Dans un système aussi influencé par l’establishment militaire, la société civile est essentielle pour l’observation des élections. Lors des élections de 2019, un groupe de médias, d’ONG et d’entreprises sociales technologiques ont collaboré pour créer Vote62, afin de promouvoir une plus grande transparence autour du processus électoral. Le système rassemble des informations en temps réel sur le dépouillement des bulletins de vote : les citoyens présents dans les bureaux de vote peuvent partager des photos du décompte des voix avec les recenseurs en ligne afin de fournir une base de données indépendante pour contre-vérifier les résultats annoncés par la commission électorale.

Le système Vote62 a décollé l’année précédant les élections de 2023. Sa page Facebook officielle a rapporté que le site Web avait reçu près de 500 000 photos de résultats de lutte soumis par des personnes à l’échelle nationale. La page Web principale rapportant les votes en temps réel a été vue 4,2 millions avec 1,6 million de téléspectateurs. Ils ont amené le personnel de la Commission électorale à recompter les votes en cas de divergences.

L’effet boule de neige de la mobilisation

Vote62 n’est pas seul. Même après les élections, d’autres groupes de la société civile ont continué à trouver des moyens innovants de repousser le pouvoir de l’armée. Par exemple, un autre réseau de la société civile a créé un référendum en ligne rapportant que 85% des près de 3,5 millions d’électeurs ont convenu que les sénateurs devraient voter pour le Premier ministre sur la base du vote majoritaire des personnes lors de l’élection.

Les Thaïlandais ne respectent pas passivement les règles de l’armée.
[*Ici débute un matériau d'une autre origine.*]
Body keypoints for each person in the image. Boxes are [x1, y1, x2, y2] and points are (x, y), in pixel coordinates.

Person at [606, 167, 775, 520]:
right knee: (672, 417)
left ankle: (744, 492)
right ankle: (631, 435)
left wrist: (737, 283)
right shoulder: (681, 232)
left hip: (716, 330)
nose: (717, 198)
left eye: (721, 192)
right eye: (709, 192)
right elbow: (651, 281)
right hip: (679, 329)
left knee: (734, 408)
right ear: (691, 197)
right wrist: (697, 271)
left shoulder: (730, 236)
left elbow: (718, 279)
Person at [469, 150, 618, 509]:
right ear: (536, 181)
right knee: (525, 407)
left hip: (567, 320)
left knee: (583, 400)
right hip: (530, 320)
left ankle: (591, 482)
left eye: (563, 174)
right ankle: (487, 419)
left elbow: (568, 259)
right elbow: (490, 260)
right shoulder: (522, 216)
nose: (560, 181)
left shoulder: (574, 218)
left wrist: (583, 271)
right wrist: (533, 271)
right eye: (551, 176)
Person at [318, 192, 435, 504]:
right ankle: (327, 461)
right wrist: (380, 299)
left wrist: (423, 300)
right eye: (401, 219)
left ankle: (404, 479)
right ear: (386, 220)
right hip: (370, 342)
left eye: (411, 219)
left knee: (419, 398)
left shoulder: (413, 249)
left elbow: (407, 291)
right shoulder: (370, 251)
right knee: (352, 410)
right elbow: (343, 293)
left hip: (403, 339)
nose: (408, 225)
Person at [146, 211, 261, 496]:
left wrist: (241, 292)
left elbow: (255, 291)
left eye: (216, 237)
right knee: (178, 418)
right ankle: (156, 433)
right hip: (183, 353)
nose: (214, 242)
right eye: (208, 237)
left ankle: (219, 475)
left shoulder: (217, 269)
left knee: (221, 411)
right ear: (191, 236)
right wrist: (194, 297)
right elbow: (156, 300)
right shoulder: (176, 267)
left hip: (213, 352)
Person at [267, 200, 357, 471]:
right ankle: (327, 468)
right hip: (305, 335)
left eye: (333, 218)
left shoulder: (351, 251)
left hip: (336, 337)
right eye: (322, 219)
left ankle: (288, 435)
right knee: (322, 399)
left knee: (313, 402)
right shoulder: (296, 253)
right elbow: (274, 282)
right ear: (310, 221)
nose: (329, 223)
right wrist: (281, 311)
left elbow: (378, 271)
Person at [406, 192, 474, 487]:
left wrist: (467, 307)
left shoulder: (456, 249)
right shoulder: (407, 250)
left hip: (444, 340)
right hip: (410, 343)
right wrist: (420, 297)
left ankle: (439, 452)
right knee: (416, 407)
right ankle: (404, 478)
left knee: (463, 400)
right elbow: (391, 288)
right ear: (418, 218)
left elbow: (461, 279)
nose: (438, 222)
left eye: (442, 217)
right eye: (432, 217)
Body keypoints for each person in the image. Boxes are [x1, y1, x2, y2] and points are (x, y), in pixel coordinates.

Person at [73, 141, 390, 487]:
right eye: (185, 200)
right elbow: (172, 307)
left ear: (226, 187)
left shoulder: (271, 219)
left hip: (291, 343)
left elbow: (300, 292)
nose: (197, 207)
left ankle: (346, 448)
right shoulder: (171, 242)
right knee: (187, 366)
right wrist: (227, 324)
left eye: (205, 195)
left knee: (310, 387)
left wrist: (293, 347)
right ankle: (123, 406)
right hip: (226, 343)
Et cela ne se limite pas aux bureaux de vote. La société civile a commencé à se mobiliser contre le régime militaire avant les élections et continue d’être active. Indépendamment des contraintes imposées aux forces démocratiques par l’establishment conservateur, les innovations de la société civile suggèrent que le désir de changement du peuple thaïlandais est plus profond que le résultat des urnes. En fin de compte, entraver la volonté du peuple ne fera que délégitimer davantage l’establishment au pouvoir dans le pays.